The journey to understand your own name is a lonely one. It has to be. Because no one else can tell you who you are. But more than that it is lonely because it’s impossible for someone else to understand us if we do not understand ourselves. It doesn’t matter how much love is showered upon us by others we we’ll always deflect it away because it is not the love we seek. We ignore the love of our friends because we miss a lover’s embrace. We reject a partner’s love because we wish it to be our parents approval. We dismiss the friends who give of themselves for those who withhold themselves from us. We do all of these things because no matter how great the love we receive from others is without a knowing ourselves, without loving ourselves, we cannot fill the void within and as such we will always feel alone. Even in a room full of people who would willingly lay down their lives for ours.
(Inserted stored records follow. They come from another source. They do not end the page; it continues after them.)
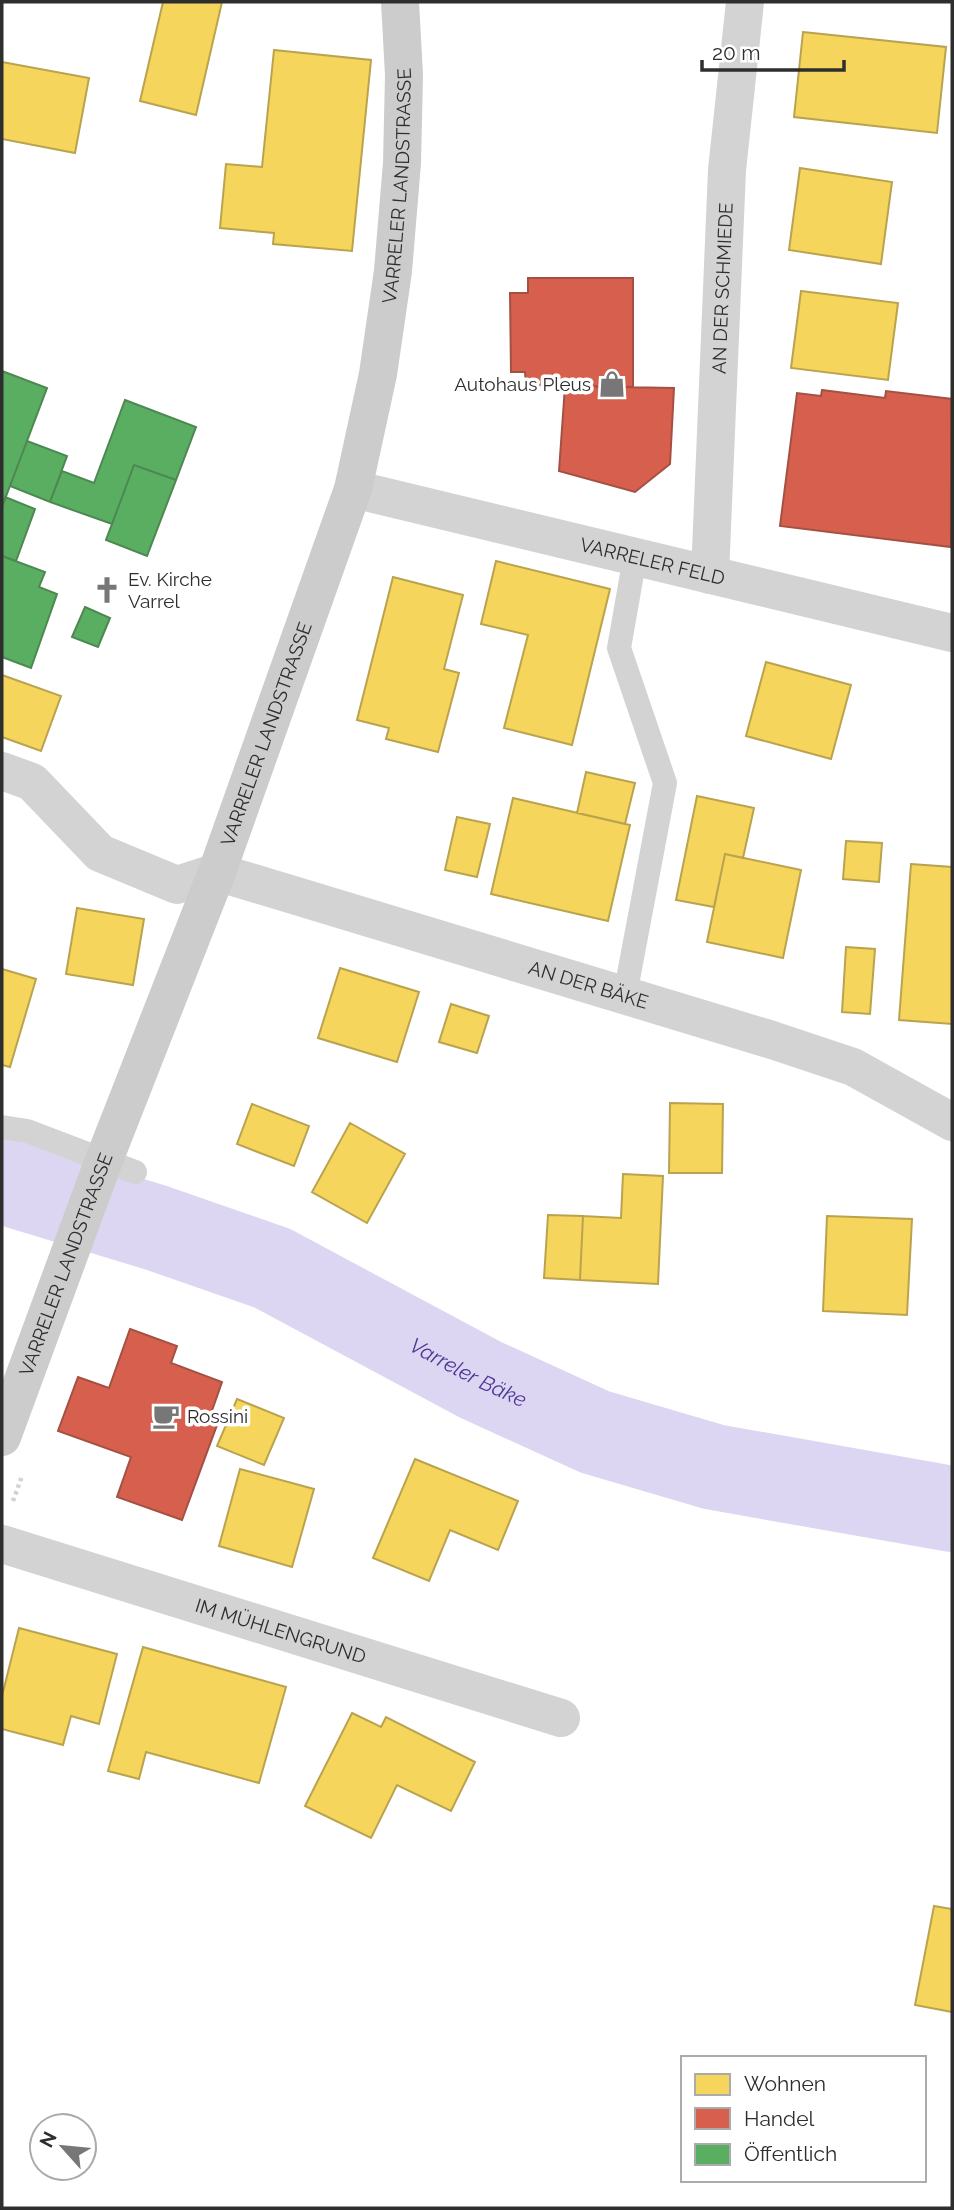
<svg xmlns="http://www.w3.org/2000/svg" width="954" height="2210" viewBox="0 0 954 2210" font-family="Raleway,sans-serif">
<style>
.homes{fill:#f6d55c;stroke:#baa34e;stroke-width:2}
.shops{fill:#d6604d;stroke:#a45144;stroke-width:2}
.public{fill:#5aae61;stroke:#4d8852;stroke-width:2}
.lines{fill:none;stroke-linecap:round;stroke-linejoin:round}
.river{stroke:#ddd6f3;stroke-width:86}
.path{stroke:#d3d3d3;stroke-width:4.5;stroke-dasharray:3.5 3.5;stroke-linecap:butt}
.lane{stroke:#d3d3d3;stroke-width:24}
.street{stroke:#d3d3d3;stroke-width:38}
.secondary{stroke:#ccc;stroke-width:38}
.labels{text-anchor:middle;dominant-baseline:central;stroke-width:7;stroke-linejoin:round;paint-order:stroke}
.street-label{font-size:19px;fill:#2e2e2e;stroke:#fff}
.poi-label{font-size:19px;fill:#2e2e2e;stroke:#fff;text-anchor:start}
.water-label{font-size:21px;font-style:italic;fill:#4e3695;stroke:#fff}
</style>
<rect width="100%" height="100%" fill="#fff"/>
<path class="homes" d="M163,2H222L196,115L140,101Z
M803,32L946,47L937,133L794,117Z
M274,50L371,60L352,251L273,244L274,233L220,228L226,164L262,167Z
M2,62L89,78L75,153L2,139Z
M800,168L892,182L881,264L789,250Z
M801,291L898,303L888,380L791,368Z
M496,561L610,589L572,745L504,728L528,635L481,624Z
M393,577L463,595L444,669L459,673L438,752L386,739L389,728L357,720Z
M766,662L851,685L831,759L746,736Z
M2,675L61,696L41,751L2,737Z
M586,772L635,783L625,824L577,813Z
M697,796L754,808L743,858L725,854L714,907L676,900Z
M513,798L630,825L608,921L491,894Z
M457,817L490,824L477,877L445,870Z
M846,841L882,843L879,882L843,879Z
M725,854L801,870L783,958L707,942Z
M911,864L952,867V1024L899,1020Z
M77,908L144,919L133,985L66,974Z
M846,947L875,949L870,1014L842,1012Z
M340,968L419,992L397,1062L318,1038Z
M2,969L36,979L10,1067L2,1065Z
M451,1004L489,1016L477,1053L439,1042Z
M670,1103L723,1104L722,1173H669Z
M252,1104L309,1126L294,1166L237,1144Z
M350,1123L405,1154L367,1223L312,1192Z
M623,1174L663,1176L658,1284L580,1280L583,1216L621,1218Z
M548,1215L583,1216L580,1280L544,1278Z
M827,1216L912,1219L907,1315L823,1311Z
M237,1399L284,1418L264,1465L217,1446Z
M415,1459L518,1501L498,1550L450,1530L429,1581L373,1558Z
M240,1469L314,1489L292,1567L219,1546Z
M19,1628L117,1654L99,1724L71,1716L63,1745L2,1729V1696Z
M143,1647L286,1687L259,1783L146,1752L139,1779L108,1771Z
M352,1713L381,1727L386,1717L475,1762L451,1811L397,1785L371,1838L305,1806Z
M934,1906L952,1909V2012L915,2005Z"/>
<path class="shops" d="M528,278H633V387L526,385L525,372H511L510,293H528Z
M565,386L674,388L670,464L635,492L559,471Z
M822,390L885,398L886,391L952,399L951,547L780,526L797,393L821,396Z
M130,1329L177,1346L171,1363L222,1382L208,1422L217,1425L182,1520L117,1497L131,1457L58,1431L78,1377L109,1388Z"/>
<path class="public" d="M2,371L47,388L2,507Z
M125,400L196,427L176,480L134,465L112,524L50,502L62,471L94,483Z
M27,441L67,456L50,502L10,486Z
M134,465L176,480L147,556L106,540Z
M5,497L35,509L16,561L2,556V507Z
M2,556L45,572L39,587L57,594L31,668L2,657Z
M85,607L110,618L98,647L72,637Z"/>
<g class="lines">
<path class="river" id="s1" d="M2,1181L157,1228L272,1268L481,1380L595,1432L714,1467L952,1509"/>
<path class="path" d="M13,1501L22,1476"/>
<path class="lane" d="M625,995L665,783L619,648L635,557
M2,1127L27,1131L135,1172"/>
<g class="street">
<path id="s2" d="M353,489L952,633"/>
<path id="s3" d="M710,575L727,170L745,2"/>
<path id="s4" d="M2,771L32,782L100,853L177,885L217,872L772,1040L853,1067L952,1122"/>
<path id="s5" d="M2,1544L561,1718"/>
</g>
<path class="secondary" id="s6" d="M2,1437L104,1160L217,872L353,489L378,374L393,271L402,163L404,75L400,2"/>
</g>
<defs>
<symbol id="shop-bare" viewBox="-9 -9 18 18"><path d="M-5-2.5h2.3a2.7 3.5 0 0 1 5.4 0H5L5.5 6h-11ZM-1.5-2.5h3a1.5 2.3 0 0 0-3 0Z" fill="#777" stroke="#fff" stroke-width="2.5" paint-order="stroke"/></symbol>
<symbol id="church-bare" viewBox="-9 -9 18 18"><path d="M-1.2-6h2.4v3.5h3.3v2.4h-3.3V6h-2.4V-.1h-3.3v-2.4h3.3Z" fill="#777" stroke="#fff" stroke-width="2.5" paint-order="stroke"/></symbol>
<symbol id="cafe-bare" viewBox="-9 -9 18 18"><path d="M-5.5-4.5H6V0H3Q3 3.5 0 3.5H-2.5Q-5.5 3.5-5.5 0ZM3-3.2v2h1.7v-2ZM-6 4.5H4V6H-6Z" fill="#777" stroke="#fff" stroke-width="2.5" paint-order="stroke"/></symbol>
</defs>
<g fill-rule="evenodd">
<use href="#shop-bare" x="593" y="365" width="38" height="38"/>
<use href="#church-bare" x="88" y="571" width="38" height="38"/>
<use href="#cafe-bare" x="147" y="1397" width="38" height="38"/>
</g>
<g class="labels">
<g class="street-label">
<text stroke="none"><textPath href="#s6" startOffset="1318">VARRELER LANDSTRASSE</textPath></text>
<text stroke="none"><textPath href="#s3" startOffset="287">AN DER SCHMIEDE</textPath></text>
<text stroke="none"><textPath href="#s2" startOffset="308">VARRELER FELD</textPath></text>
<text stroke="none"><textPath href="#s6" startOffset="751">VARRELER LANDSTRASSE</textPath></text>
<text stroke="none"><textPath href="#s4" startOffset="644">AN DER BÄKE</textPath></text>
<text stroke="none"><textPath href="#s6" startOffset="184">VARRELER LANDSTRASSE</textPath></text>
<text stroke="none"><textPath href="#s5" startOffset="292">IM MÜHLENGRUND</textPath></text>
</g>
<g class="poi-label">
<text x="591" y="384" text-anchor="end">Autohaus Pleus</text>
<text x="128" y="579">Ev. Kirche<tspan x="128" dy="22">Varrel</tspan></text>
<text x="187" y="1416">Rossini</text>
</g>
<g class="water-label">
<text stroke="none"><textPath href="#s1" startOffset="506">Varreler Bäke</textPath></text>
</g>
</g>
<rect width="954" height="2210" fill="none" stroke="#2e2e2e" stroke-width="7"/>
<rect x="681" y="2056" width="245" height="126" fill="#ffffff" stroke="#ababab" stroke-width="2"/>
<rect x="695" y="2074" width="35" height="21" fill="#f6d55c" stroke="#ababab" stroke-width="2"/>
<text x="744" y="2091" font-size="21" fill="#2e2e2e">Wohnen</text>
<rect x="695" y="2108" width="35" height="21" fill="#d6604d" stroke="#ababab" stroke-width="2"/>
<text x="744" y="2126" font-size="21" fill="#2e2e2e">Handel</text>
<rect x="695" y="2144" width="35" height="21" fill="#5aae61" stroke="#ababab" stroke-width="2"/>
<text x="744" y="2161" font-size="21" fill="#2e2e2e">Öffentlich</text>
<g transform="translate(63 2147) rotate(297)"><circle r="33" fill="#ffffff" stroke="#ababab" stroke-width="2"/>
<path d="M0-5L12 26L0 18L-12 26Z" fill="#777777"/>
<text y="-10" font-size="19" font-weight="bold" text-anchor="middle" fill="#2e2e2e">N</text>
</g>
<path d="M702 60v10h142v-10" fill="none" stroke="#2e2e2e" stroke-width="3.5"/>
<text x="712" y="60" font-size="21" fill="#2e2e2e" stroke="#ffffff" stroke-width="5" paint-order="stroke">20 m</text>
</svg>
All of this is to say you are not alone in your loneliness. That feeling like you don’t fit in is a universal experience. And it can really suck. But when you’re stuck in a situation where you think you don’t have any other options remember that that’s a load of horseshit. Good people tell themselves they don’t have a choice when they pick up a burden that no one else is willing to bear. That’s not true at all they could be selfish and walk away like everyone else did. But that though never even occurs to them. But it should. If just to acknowledge and accept that part of themselves that has to do the right thing. Bad people do the same thing but in reverse in order to avoid responsibility for the wrong choices they’ve already made.
When you examine your motivations and the decisions they’ve led you to you begin to see who you are and why you are where you are. Then perhaps you can be content with the fact where you are at that moment is where you are meant to be at that moment or perhaps self-examination can give you the power to make a change.
In any event I hope this helps you remember that no matter how trapped you may feel or how lonely the world may get there is always a new dawn on the horizon and always someone who cares.